FutureFive New Zealand - Consumer technology news & reviews from the future
Story image
How technology saved my husband's life
Tue, 26th Apr 2016
FYI, this story is more than a year old

There are times that I think technology is taking over our lives and not always in a positive way. Consider some of the top 2016 predictions by Gartner:

  • By 2018, more than 3 million workers globally will be supervised by a “roboboss”
  • By 2018, 2 million employees will be required to wear health and fitness tracking devices as a condition of employment

How much do these technical innovations threaten our humanity or cross the boundary of sacrificing personal privacy for the public good? I used to worry in a similar fashion about things like social and smartphones.  I watched my teenage children addicted to Facebook and tethered to their smartphone, and had to lay down the law about limits and no phones at the dinner table.

And yet, two years ago, I credit these same technologies with helping to save my husband's life.

It was the big 20th anniversary, and New Jersey girl that I am, we were planning on a romantic getaway to Cape May New Jersey. My husband came home from work Wednesday night, and instead of packing, he plopped down on the sofa and asked for a glass of ginger ale. He wasn't feeling so great.

I was annoyed. Our anniversary just never seems to work out. Either he's travelling or I'm travelling or one of our children has a major swim meet or La Crosse game. He assured me he'd be okay, just needed to rest. He'd feel better in the morning. But he didn't.

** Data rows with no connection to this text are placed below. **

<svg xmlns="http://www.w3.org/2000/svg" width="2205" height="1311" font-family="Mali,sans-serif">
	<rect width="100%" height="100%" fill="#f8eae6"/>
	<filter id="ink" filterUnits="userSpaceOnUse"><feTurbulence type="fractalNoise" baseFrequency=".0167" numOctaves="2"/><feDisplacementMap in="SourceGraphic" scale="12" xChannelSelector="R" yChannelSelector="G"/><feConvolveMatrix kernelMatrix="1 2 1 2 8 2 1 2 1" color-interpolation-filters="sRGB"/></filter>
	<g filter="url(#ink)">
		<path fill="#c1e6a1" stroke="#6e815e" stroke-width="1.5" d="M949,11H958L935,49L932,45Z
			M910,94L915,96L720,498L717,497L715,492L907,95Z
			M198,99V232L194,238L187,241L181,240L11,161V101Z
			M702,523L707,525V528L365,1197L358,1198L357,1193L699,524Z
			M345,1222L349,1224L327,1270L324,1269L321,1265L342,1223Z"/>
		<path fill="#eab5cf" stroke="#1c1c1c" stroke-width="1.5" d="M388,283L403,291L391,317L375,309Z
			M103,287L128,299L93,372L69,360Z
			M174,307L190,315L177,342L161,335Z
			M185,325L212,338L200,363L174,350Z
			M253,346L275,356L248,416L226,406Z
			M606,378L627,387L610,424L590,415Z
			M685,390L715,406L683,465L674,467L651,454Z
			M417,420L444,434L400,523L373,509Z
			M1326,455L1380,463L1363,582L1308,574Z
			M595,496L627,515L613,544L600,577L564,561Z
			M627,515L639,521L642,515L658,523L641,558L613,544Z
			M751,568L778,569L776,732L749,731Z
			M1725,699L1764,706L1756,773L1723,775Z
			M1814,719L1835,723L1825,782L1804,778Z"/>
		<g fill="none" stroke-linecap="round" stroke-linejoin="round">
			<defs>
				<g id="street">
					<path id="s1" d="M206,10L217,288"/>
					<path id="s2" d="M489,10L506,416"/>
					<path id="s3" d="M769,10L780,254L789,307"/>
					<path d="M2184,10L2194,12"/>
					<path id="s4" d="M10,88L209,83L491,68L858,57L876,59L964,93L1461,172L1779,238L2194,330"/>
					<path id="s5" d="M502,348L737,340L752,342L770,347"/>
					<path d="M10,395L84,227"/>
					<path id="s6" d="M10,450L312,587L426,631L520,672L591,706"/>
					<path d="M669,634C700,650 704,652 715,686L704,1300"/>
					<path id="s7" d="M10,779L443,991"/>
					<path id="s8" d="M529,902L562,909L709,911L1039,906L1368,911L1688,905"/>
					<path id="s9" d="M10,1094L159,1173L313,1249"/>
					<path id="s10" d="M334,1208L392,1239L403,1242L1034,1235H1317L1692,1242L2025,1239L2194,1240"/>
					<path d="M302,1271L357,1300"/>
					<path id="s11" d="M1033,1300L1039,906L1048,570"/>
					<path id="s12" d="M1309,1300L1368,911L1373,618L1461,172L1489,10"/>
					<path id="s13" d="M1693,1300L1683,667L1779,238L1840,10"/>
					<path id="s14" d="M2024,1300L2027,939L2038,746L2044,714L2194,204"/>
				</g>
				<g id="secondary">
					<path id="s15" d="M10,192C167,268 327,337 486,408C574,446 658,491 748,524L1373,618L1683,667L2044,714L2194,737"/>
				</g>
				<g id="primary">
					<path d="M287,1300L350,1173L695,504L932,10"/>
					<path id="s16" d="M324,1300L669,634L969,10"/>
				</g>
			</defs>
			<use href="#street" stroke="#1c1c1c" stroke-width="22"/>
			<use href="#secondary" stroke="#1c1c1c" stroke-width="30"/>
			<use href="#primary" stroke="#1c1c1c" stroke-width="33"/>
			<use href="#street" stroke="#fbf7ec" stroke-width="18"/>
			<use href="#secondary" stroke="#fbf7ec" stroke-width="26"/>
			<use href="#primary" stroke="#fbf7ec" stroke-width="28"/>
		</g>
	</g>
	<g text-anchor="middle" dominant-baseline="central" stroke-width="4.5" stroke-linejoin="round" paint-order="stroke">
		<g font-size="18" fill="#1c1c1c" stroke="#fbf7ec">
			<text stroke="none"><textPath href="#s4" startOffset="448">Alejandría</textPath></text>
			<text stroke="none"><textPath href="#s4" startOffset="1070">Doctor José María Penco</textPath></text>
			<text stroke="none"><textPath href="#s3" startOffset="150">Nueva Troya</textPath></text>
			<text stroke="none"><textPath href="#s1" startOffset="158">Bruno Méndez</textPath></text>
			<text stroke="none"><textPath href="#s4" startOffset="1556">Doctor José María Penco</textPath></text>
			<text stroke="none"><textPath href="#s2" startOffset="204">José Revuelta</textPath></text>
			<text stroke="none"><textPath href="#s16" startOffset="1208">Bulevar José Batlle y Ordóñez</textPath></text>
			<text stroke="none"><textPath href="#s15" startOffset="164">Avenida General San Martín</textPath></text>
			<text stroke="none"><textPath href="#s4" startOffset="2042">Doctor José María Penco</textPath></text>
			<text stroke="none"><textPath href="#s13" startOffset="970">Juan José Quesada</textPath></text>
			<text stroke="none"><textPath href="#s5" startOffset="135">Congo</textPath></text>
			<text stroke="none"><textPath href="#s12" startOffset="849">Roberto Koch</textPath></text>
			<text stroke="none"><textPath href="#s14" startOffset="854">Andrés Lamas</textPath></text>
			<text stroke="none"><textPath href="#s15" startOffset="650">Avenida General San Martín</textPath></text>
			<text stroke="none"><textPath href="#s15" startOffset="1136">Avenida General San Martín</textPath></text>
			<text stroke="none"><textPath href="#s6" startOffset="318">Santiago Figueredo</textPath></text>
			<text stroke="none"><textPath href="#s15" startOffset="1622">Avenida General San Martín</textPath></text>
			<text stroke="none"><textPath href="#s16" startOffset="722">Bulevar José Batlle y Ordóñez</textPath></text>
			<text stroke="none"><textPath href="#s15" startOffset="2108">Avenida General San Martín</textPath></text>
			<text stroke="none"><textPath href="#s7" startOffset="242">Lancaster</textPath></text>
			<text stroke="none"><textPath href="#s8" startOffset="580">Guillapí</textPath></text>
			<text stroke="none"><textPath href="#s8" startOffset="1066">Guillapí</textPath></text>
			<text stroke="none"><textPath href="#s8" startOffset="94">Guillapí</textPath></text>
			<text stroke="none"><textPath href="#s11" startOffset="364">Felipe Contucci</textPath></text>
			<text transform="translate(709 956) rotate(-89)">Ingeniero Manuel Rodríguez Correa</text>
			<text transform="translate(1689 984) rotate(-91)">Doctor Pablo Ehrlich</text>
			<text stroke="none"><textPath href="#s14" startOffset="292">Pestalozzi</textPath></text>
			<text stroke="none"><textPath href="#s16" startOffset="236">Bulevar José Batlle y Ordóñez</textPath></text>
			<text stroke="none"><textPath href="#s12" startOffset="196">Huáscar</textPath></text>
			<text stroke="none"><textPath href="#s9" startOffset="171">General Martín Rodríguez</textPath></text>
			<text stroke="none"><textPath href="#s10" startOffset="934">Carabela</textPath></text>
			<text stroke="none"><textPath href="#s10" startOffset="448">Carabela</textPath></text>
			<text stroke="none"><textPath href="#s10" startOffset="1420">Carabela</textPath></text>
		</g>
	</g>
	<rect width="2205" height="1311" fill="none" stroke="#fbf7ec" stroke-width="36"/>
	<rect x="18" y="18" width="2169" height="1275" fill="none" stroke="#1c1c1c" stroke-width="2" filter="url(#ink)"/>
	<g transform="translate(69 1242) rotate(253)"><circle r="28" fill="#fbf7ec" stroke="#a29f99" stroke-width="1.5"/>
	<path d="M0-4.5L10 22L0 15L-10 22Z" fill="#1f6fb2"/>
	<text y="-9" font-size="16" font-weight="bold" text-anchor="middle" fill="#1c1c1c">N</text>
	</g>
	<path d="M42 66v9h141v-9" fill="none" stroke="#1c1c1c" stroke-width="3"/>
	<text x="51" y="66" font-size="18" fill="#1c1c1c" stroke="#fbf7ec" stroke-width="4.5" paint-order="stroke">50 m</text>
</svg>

By Friday morning, when he hadn't been able to drink anything for 36 hours, I insisted we had to go the doctor. I knew he'd resist. He is a man, and British as well, so not prone to going to a doctor. I further warned him: “He will probably send you to the hospital because you are dehydrated.

So off to the doctor, and then to the hospital, we went. The hospital hydrated him and ran some tests. It wasn't the flu. There was something odd about his white cell count and his fever wouldn't go down, but the hospital assured me it was probably some other bug, not to worry; let the bug run its course, they advised.  Another 36 hours later, he got worse, not better. And he still couldn't drink anything and even jelly was out of the question.

I called the hospital, who said they still thought a bug, nothing more they could do.

Alone at the kitchen table on a Saturday night, I started Googling.  Things just weren't adding up. If it were a bug, my son, the bug magnet, would have caught it. I can only disinfect so much. Lyme disease seemed a possibility, since he'd been mulching in the garden the prior weekend. Google revealed a lot of other scary things it might be.

I posted messages on Facebook - that technology I had been lamenting - did anyone have any ideas?

Monday morning we went back to the doctor with my husband now barely able to walk into the office. After a round of hydration and more blood tests, I asked our primary care doctor about Lyme disease. He wasn't sure, but there was a hint of panic in his voice. “What else did you find? How about Rocky Mountain spotted fever?” he asked.

I hadn't actually considered that one, but here is what our doctor wasn't telling us: My husband's body was shutting down. His platelet count was at a dangerously low level. The doctor would prescribe some aggressive antibiotics but if my husband didn't respond to the drugs, he would have to be admitted to the hospital.

I texted this news to a few close friends. One, who had suffered for years under misdiagnosed Lyme disease, suggested they test for Erlichia, another tick-borne bacteria. In the absence of a smartphone, I would not have otherwise called these friends, and of course now, we can barely imagine a world without texting.

Indeed, that test came back positive. In this way, the Internet, Google, Facebook and smartphones ultimately helped our doctor with the correct diagnosis. My husband is now a statistic in the CDC database. Data girl that I am, I picture his data point on that geographic map. Just imagine if anyone in the hospital had been tracking the increase in tick-borne illnesses this way. Or that the data was more current than six years old!

I think about the what-ifs: what if I hadn't been home when he fell ill? What if I hadn't messaged some friends? What if I had taken only the hospital's advice and waited it out?

There are times I worry that technology is taking over too much of our lives. And with any innovations, we have to learn to adapt, to set the guidance of how to us it. In this case, I credit technology with helping to save my husband's life. I like the stories of how some hospitals are now using social analytics as an early warning sign for outbreaks, to find the patterns that a lone doctor can't readily see just as I shudder about all that personal data that many are so openly sharing. There is the Healthcare Hashtag Project, and I heard an exciting presentation by the Canadian Institute for Health Information at MicroStrategy world on how they are mining these tweets. For sure, the out-of-the-box social integration now supported in a number of BI tools make this analysis easier and more mainstream. But would I ever have tweeted such personal details? It's doubtful … maybe, as a last resort.

As for Cape May and our anniversary, we still haven't made it there. Maybe for our 30th?